Submit photocopies of your Letter of Acceptance and most recent transcripts. Originals are not required for the application but should be available to show at the entry point in Canada.

If there is anything unusual about your application (i.e.a sponsor other than your parents, a break in your education after secondary school, etc.), attach a letter of explanation.

What if my family wants to go with me to settle me in?
If your family is going to Canada and will be leaving once they settle you in and if they are from a country that requires a TRV, they should complete a separate TRV application form and supply the necessary application fees and documentation.

What documents do I need if I am studying post-graduate medicine?
Post-graduate medicine requires an Employment Permit rather than a Study Permit. You can get the application form by sending a fax with your name and address and/or fax number to 00971-2-407-1398 or 009661 488-1361. As soon as you have received your Letter of Acceptance for a post-graduate medical training position, you should apply for the Employment Permit. DO NOT DELAY.

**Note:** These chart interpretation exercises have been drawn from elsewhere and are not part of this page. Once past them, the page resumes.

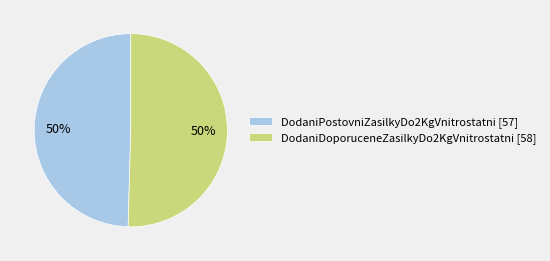

How many slices are in this pie chart?

2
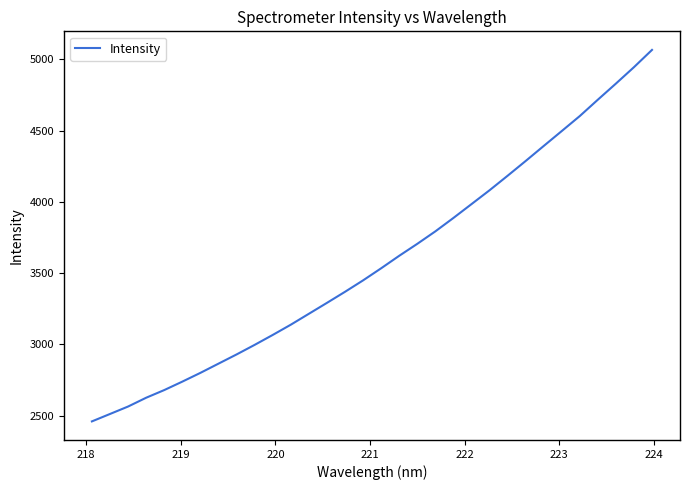

What is the difference between the maximum and minimum values?

2605.6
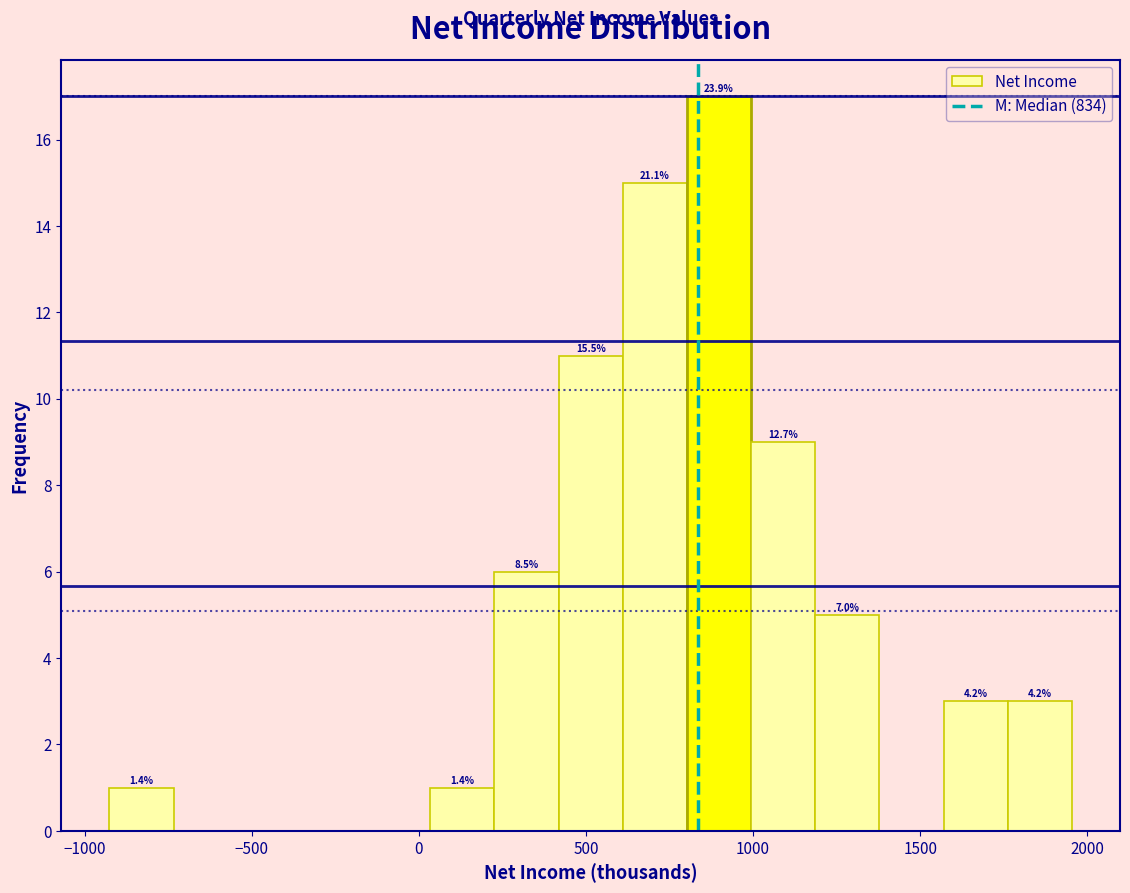

Around what value on the x-axis is the tallest bar? Give the approximate position of its centre, as read against the axis.

900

Your institution will provide you with a letter from Human Resource & Development Canada stating that you are being employed in accordance with their regulations. Your entire family going with you will be required to have a medical examination by a doctor authorized to perform the medical examinations on behalf of the Canadian government. You will receive the medical forms and a list of authorized doctors in your area once you have applied for your employment Permit.

What do I do if my application has been rejected?
If you have been rejected for a Study Permit or TRV, your letter will state the reason. If you can provide new additional information that you did not supply in the first application, you should reapply. You will be required to submit a copy of the rejection letter, submit the new documentation or information and pay the fee again. The Visa Officer may review new information favourably. If you do not have any new information or documentation to submit, little purpose will be served by reapplying.

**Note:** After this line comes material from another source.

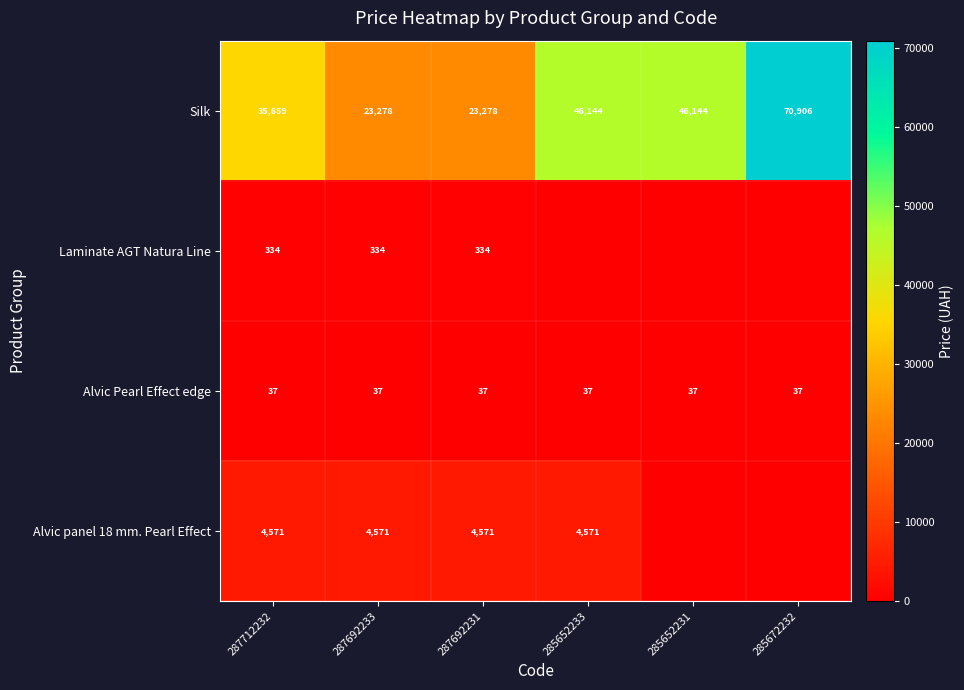

What is the total value across all series at 287692233?

28220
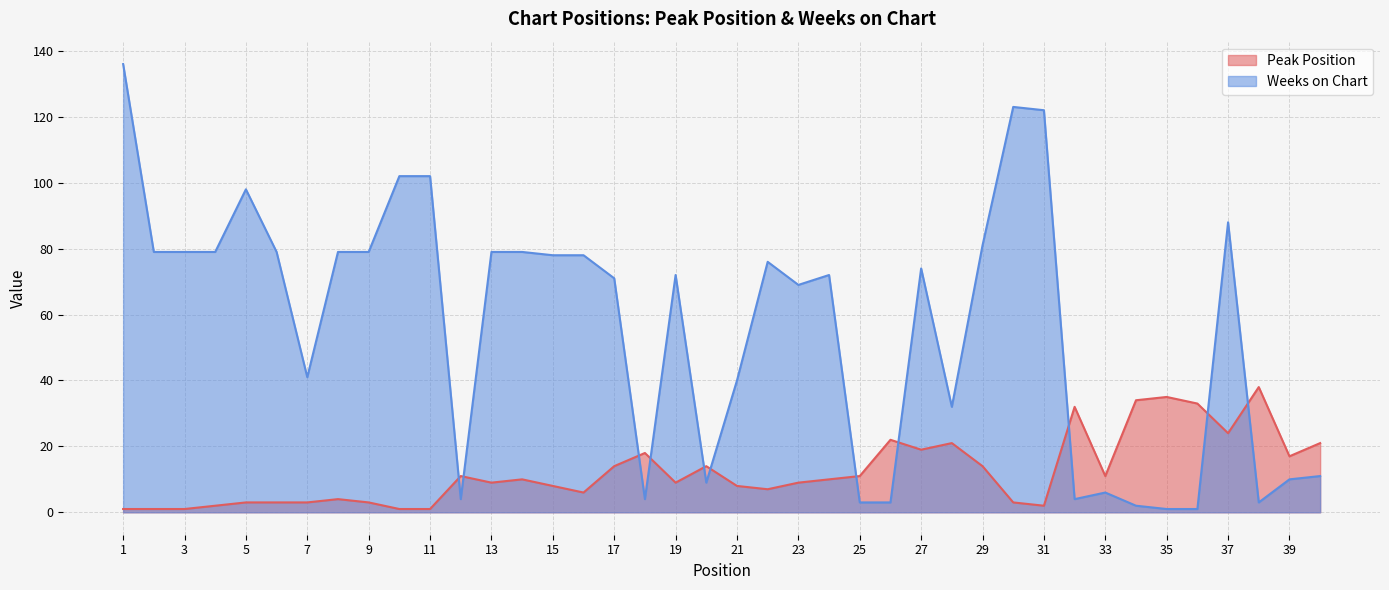

How many categories are shown in the chart?

40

Do I need health care coverage?
Do not go to Canada without health care coverage. Once you have established yourself in Canada, coverage will be available from private insurance companies through your institution or under the government programs.

Can I work and study in Canada?
Full-time students registered in degree or diploma granting courses are allowed to word on the campus of the institution at which they are registered. Employment Permits are not required. If you are in a co-operative (co-op) program where work experience is a required part of your program of study, your institution will provide you with the employment permit to permit you to work off-campus during your work experience term. Spouses are permitted to work off-campus, full time but require an employment permit, which can be obtained in Canada. Once you have completed your post-secondary program, you can extend your Study Permit for up to one year if you find a job in the field of your studies. New regulations are proposed allowing students to work up to 20 hours per week part-time off-campus and during summers in Canada but at the time of this printing, the new regulations have not been finalized.

Can I study and live in Canada?
The study Permit is issued only on the basis of a temporary stay in Canada to study. Once you have completed your post-secondary studies and obtained some work experience, you may by eligible for an employment permit if you are working in a field where there is a shortage of Canadians or you may apply for immigration to Canada. In General, however, it is expected that you will return to your country of origin or prior residence. Canada accepts approximately 200,000 new immigrants each year mostly on the basis of post-secondary education and work experience. Whatever career you choose and wherever you live, your Canadian degree, diploma or certificate will be recognized worldwide.